本発明のリアクトルの斜視図である。 本発明のリアクトルをエポキシ樹脂層で覆おう前の斜視図である。 従来の乾式構造のリアクトルの(a)平面図、(b)側面図、(c)平面図である。 従来のリアクトルの斜視図である。
符号の説明
1 リアクトル
2 エポキシ樹脂層
3 アルミ金属の被膜
4 固定金具
5 端子
6 コイル
7 鉄心
8 端子台部
10 リアクトル
11 端子
12 コイル
13 鉄心
20 リアクトル
21 アルミ金属容器
22 端子台
23 蓋
24 ビス

Claims (5)

  1. 鉄心にコイルを巻装したリアクトルにおいて、該リアクトルがエポキシ樹脂層にて覆われ、該エポキシ樹脂層がアルミ金属の被膜で覆われてなることを特徴とするリアクトル。

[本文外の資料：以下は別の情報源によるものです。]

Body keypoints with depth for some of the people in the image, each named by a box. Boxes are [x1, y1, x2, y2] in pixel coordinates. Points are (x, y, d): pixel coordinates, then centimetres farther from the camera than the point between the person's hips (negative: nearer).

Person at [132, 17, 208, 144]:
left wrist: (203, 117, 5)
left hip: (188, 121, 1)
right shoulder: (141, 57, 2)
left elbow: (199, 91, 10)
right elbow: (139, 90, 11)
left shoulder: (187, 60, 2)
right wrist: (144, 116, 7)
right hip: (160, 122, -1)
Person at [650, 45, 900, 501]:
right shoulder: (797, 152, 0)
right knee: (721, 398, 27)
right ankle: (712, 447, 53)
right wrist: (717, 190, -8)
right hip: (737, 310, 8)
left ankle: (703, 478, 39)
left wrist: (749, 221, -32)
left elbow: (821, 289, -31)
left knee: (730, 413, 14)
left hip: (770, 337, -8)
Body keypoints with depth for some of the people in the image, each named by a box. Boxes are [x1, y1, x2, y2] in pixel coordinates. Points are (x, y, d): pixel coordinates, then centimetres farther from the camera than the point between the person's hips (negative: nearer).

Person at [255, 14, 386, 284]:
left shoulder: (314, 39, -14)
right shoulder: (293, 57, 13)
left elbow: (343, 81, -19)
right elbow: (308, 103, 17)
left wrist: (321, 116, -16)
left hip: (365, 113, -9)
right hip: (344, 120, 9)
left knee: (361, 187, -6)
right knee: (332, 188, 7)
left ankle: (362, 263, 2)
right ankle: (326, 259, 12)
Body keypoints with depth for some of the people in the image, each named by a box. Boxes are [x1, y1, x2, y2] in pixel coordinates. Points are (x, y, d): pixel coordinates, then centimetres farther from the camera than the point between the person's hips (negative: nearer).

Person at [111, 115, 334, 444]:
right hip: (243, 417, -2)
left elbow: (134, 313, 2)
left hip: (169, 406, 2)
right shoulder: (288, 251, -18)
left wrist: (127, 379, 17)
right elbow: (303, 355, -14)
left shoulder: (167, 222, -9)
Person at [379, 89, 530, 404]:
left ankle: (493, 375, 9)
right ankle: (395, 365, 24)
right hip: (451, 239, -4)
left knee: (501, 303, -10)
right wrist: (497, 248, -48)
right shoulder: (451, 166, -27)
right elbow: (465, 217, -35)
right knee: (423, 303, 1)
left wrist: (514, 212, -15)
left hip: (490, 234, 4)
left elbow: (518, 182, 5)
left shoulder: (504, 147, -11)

  2. 前記エポキシ樹脂層の表面が粗化されてなり、前記エポキシ樹脂成層の粗化されてなる表面がアルミ金属の被膜で覆われてなることを特徴とする請求項1に記載のリアクトル。
  3. 前記リアクトルを前記エポキシ樹脂で覆うために用いる金型内に前記リアクトルを配置し、位置決めする固定金具が前記鉄心に固着されていることを特徴とする請求項1又は請求項2に記載のリアクトル。
  4. 前記鉄心に固着された前記固定金具の一部が前記エポキシ樹脂層の外部に露出され、前記エポキシ樹脂層の表面および前記固定金具の露出された部分がアルミ金属の被膜で覆われ、前記固定金具の前記エポキシ樹脂層の外部に露出された部分が前記アルミの金属被膜と電気的に接続され、前記鉄心の接地が可能となることを特徴とする請求項1乃至請求項3に記載のリアクトル。
  5. 前記コイルに接続された端子、前記コイルおよび前記鉄心の一体が、該端子がエポキシ樹脂層の外部に引き出された状態で、前記エポキシ樹脂にて覆われ、該端子が引き出されている部分が端子台部となることを特徴とする請求項1乃至請求項4に記載のリアクトル。